Sets the base directory for benchmark artifacts.

--use-run-subdirectory / --no-use-run-subdirectory

Leave run subdirectories on for normal runs, or disable them when a fixed output path is needed.

Writes each run under run_<timestamp>_<task>/.

--save-results / --no-save-results

Leave saving on unless only logs are needed.

Controls result and sample output files.

--log-file

Point to a log file, or omit it for console logging.

Adds persistent benchmark logs.

--log-level

Use DEBUG, INFO, WARNING, or ERROR. The default is INFO.

Controls benchmark log verbosity.

LoRA and Runtime Controls

Flag

How to set it

What it does

--use-lora

Add the flag when benchmarking with an adapter.

Enables LoRA adapter loading.

--lora-path

Point to the adapter checkpoint directory. Required with --use-lora.

Loads the adapter weights.

--pre-merge-lora

Add when the adapter should be merged into the base model at load time. Benchmark YAML defaults to pre-merge on.

Avoids per-forward adapter compute when merging is supported.

--enforce-eager / --no-enforce-eager

Use eager mode for debugging, or explicitly allow optimized graph paths for measurement.

Overrides config-driven eager/optimized execution behavior.

--kv-cache-layout

Use unified for the default cache layout or distinct for strategy experiments.

Chooses KV cache storage layout.

--attn-impl

Use triton_grouped for benchmark runs and performance reports. triton and naive are compatibility/debug fallbacks, or omit to keep config defaults.

Overrides the attention backend.

--page-size

Use 4, 8, 16, or 32 for most models; DiffusionGemma uses 256.

Sets the KV cache page size.

--block-size

Use 4, 8, 16, or 32 for most models; DiffusionGemma uses 256. Keep it no larger than --page-size.

Sets the token span of one diffusion block.

--buffer-size

Use a positive block count, or omit it and keep the config default of 4.

Controls how many diffusion blocks can remain active.

--enable-prefix-caching / --no-enable-prefix-caching

Use the pair to make prefix-cache behavior explicit in an experiment command.

Enables or disables compatible prefix cache reuse.

Threshold and Token-Merge Controls

Flag

How to set it

What it does

--add-block-threshold

Omit it to use 0.1, or pass a float for block-add tuning.

Controls when another decoding block can be added.

--semi-complete-threshold

Omit it to use 0.9, or pass a float for block advancement tuning.

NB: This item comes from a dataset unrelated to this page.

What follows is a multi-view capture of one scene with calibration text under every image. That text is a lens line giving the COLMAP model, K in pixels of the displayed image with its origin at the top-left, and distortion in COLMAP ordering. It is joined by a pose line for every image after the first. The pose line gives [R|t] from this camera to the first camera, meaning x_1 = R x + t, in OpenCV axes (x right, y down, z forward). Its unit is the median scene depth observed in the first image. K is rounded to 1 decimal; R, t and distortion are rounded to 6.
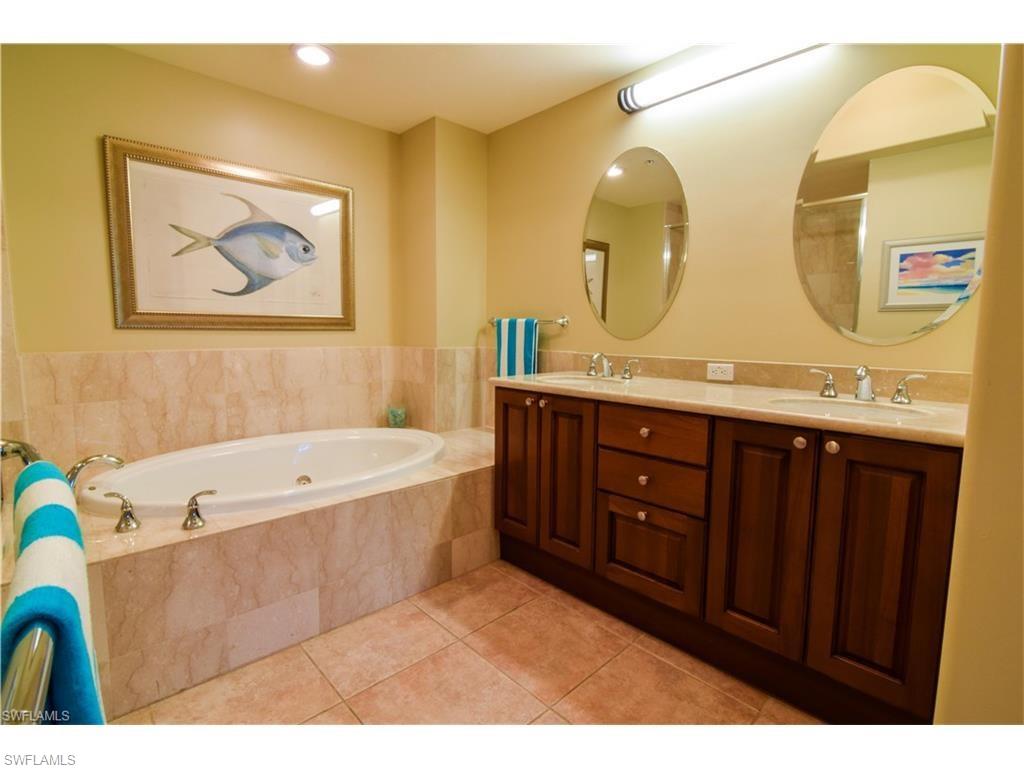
lens RADIAL K [[491.6, 0, 513.8], [0, 491.6, 377.6], [0, 0, 1]] dist [0.000469, -0.000065]
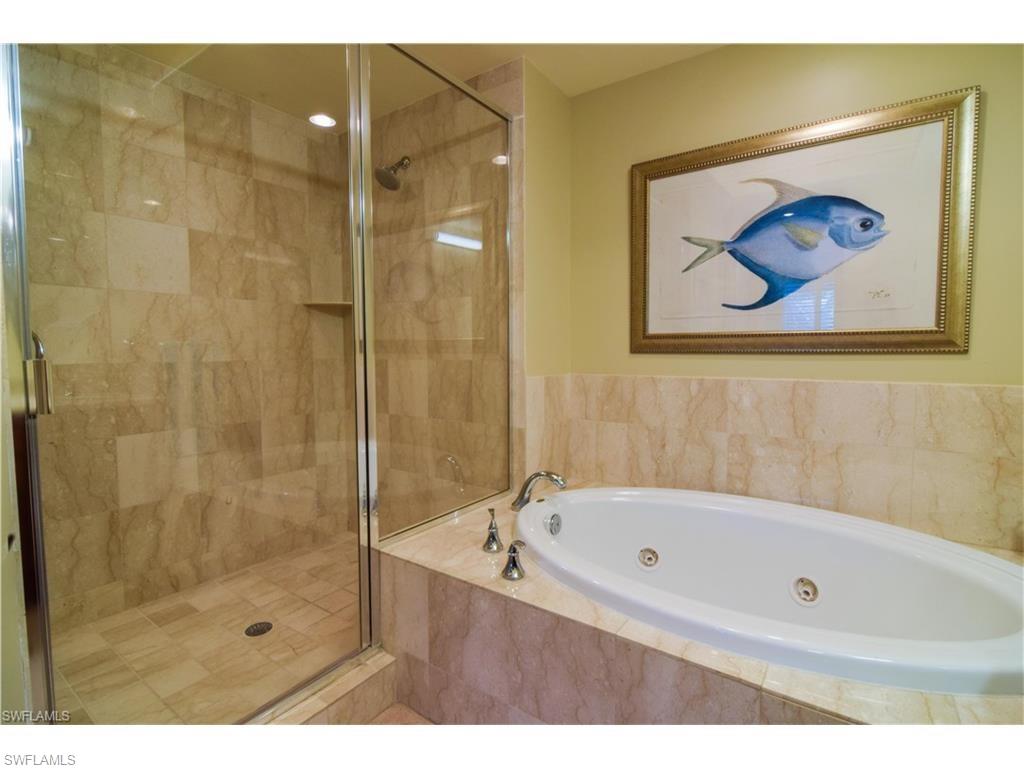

Controls when semi-complete block state can advance.

--accept-threshold

Use a confidence value from 0 to 1. The default is 0.9.

Accepts mask-to-token updates once confidence is high enough.

--edit-threshold

Use a confidence value from 0 to 1. The default is 0.0.

Accepts token-to-token edits in edit-style decoding.

--remask-threshold

Use a confidence value from 0 to 1. The default is 0.4.

Remasks filled tokens that fall below the confidence threshold.

--token-stability-threshold

Use a stability ratio from 0 to 1. The default is 0.0.

Controls when the next DMax edit block can be added.

--token-merge-mode

Use dmax_topk, iter_smooth_topk, or omit it and keep config defaults.

Selects token-merge metadata behavior for DMax-style strategies.

--token-merge-top-k

Use a positive candidate count, or omit it and keep the config default of 1.

Keeps this many candidates in token-merge metadata.

--token-merge-renormalize

Add when the experiment should explicitly renormalize token-merge probabilities.

Controls probability normalization after token candidate filtering.

--token-merge-weight

Use a non-negative interpolation weight, or omit it and keep the config default of 1.0.

Weights token-merge interpolation.

For long-lived values, prefer YAML config. Use CLI overrides for experiment specific changes that should be visible in the command history.